# [Excerpt to read]
════════════════
Netdata Monitoring Solution

Good monitoring solutions are a must in any environment and the IT world is fit to bursting with them. Each has it’s pros and cons and in this post I’m going to look at a fairly recent solution called netdata. You install and run it on each system you want to monitor and then access that data through a web interface.

First off let me provide links to the GitHub source page and to some demo environments.

GitHub netdata soure page

Demo sites

I’ll also include the creators description –

‘netdata is a system for distributed real-time performance and health monitoring. It provides unparalleled insights, in real-time, of everything happening on the system it runs (including applications such as web and database servers), using modern interactive web dashboards.’

‘netdata is fast and efficient, designed to permanently run on all systems (physical & virtual servers, containers, IoT devices), without disrupting their core function.’

  • Stunning interactive bootstrap dashboards
    • Mouse and touch friendly, in 2 themes: dark, light
  • Amazingly fast
    • Responds to all queries in less than 0.5 ms per metric, even on low-end hardware
  • Highly efficient
    • Collects thousands of metrics per server per second, with just 1% CPU utilization of a single core, a few MB of RAM and no disk I/O at all
  • Sophisticated alarming
    • Supports dynamic thresholds, hysteresis, alarm templates, multiple role-based notification methods (such as email, slack.com, pushover.net, pushbullet.com telegram.org, twilio.com, messagebird.com)
  • Extensible
    • You can monitor anything you can get a metric for, using its Plugin API (anything can be a netdata plugin, BASH, python, perl, node.js, java, Go, ruby, etc)
  • Embeddable
    • It can run anywhere a Linux kernel runs (even IoT) and its charts can be embedded on your web pages too
  • Customizable
    • Custom dashboards can be built using simple HTML (no javascript necessary)
  • Zero configuration
    • Auto-detects everything, it can collect up to 5000 metrics per server out of the box
  • Zero dependencies
    • It is even its own web server, for its static web files and its web API
  • Zero maintenance
    • You just run it, it does the rest
  • Scales to infinity
    • Requiring minimal central resources
  • Back-ends supported
    • Can archive its metrics on graphite or opentsdb, in the same or lower detail (lower: to prevent it from congesting these servers due to the amount of data collected)
════════════════
# [Listed entries]

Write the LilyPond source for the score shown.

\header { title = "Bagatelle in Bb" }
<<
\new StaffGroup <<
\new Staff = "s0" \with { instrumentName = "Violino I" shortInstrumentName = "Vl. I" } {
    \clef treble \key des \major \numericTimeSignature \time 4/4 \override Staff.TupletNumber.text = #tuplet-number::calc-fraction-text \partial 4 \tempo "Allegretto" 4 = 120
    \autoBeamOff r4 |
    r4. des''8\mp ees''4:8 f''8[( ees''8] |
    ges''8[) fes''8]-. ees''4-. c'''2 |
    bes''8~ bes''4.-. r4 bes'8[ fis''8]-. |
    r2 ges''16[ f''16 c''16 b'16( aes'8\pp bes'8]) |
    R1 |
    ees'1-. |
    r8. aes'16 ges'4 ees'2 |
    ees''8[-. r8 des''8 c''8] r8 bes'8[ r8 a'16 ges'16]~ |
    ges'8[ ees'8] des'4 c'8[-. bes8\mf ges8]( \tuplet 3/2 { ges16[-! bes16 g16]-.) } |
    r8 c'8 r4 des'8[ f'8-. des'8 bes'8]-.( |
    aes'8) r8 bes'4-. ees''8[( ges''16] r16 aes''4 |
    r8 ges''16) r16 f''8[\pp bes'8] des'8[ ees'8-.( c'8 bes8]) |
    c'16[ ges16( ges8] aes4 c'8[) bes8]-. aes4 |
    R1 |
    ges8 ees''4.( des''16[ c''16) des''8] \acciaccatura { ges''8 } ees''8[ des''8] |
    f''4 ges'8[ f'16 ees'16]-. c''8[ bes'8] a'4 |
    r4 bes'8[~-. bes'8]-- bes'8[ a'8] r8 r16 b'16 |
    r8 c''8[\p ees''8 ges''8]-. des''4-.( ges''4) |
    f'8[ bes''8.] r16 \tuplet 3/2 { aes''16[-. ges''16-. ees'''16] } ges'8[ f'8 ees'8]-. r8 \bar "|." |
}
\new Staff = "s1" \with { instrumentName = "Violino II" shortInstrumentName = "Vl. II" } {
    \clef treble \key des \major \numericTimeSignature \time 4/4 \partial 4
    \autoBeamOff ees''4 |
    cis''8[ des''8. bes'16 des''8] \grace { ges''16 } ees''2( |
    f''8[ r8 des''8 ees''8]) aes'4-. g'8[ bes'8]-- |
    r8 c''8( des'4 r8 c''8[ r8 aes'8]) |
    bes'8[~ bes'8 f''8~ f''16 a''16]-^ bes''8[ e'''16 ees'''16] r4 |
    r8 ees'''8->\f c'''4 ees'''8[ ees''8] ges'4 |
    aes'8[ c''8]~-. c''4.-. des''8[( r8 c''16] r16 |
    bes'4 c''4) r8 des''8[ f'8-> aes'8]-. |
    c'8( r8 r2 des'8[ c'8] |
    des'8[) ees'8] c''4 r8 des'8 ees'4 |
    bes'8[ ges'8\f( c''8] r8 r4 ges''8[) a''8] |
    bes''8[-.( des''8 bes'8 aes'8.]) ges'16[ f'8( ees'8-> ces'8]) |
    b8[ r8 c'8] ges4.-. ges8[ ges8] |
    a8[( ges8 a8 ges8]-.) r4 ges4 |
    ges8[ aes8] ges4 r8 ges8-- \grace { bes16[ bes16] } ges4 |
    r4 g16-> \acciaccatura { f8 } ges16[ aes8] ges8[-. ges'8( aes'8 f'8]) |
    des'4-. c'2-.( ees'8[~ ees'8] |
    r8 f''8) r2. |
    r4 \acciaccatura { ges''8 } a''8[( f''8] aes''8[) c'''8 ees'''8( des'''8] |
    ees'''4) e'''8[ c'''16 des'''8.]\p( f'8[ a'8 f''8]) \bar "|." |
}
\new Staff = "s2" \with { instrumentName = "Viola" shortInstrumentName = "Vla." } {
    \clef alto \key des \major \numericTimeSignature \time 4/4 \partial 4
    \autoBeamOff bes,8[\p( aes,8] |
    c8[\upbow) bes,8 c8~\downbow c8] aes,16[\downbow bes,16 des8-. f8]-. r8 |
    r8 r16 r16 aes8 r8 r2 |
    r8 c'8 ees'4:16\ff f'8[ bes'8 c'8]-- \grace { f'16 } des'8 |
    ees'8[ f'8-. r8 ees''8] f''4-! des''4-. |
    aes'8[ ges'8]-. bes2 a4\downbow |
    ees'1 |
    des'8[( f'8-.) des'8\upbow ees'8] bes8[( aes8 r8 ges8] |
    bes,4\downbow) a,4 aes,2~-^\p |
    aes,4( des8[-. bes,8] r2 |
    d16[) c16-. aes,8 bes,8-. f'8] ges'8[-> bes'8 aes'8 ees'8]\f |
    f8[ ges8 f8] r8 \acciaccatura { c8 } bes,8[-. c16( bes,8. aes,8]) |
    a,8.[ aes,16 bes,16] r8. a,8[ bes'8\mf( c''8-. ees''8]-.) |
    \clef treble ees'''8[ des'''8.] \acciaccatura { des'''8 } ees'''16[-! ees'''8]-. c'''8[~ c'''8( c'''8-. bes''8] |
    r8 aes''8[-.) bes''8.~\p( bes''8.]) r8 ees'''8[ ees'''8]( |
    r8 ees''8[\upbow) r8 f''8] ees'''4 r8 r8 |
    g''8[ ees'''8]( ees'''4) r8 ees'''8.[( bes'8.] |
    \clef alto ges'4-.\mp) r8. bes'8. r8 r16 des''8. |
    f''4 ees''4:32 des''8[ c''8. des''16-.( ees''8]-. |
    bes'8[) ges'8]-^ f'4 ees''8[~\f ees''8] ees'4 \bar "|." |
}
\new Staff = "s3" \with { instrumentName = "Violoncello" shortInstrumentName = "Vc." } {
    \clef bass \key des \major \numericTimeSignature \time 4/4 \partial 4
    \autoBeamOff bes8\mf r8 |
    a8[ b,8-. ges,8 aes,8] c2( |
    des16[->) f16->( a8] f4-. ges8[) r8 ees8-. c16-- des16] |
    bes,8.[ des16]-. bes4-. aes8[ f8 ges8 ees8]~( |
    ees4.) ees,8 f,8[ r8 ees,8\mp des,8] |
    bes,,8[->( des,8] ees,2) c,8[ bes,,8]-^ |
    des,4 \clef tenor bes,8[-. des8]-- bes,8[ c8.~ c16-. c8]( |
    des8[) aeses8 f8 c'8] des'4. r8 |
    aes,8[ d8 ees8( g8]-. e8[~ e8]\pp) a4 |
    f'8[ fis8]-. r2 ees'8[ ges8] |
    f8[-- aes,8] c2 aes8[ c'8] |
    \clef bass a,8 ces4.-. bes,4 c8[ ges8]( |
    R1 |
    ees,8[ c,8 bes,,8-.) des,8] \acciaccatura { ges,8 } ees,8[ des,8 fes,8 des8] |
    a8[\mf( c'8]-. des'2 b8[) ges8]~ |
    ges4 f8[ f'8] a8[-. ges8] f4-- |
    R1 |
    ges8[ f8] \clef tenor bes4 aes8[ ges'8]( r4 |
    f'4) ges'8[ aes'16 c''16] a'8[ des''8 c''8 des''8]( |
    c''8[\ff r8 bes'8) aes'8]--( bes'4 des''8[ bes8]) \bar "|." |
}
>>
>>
════════════════
# [Parts of the exercise]
A – Rewrite the netdata post starting with "Good monitoring solutions" and going on through "some demo environments.", switching "web interface" to "browser dashboard".
B – Summarize the netdata post in two sentences.
C – Answer these questions on the netdata post:
(i) How is the monitoring data accessed once netdata is running on a system?
(ii) In how many themes do the dashboards come, and what are they?
(iii) On which back-ends can netdata archive its metrics?
None of the lines are needed here.

# [Results in order]
A –
Good monitoring solutions are a must in any environment and the IT world is fit to bursting with them. Each has it’s pros and cons and in this post I’m going to look at a fairly recent solution called netdata. You install and run it on each system you want to monitor and then access that data through a browser dashboard.

First off let me provide links to the GitHub source page and to some demo environments.

B – Netdata is a monitoring solution that you install and run on each system you want to monitor, then access the data through a web interface. Its creators describe it as a fast, efficient system for distributed real-time performance and health monitoring, with interactive dashboards, sophisticated alarming, zero configuration, and support for archiving metrics on back-ends.

C –
(i) Through a web interface.
(ii) Two: dark and light.
(iii) Graphite or opentsdb.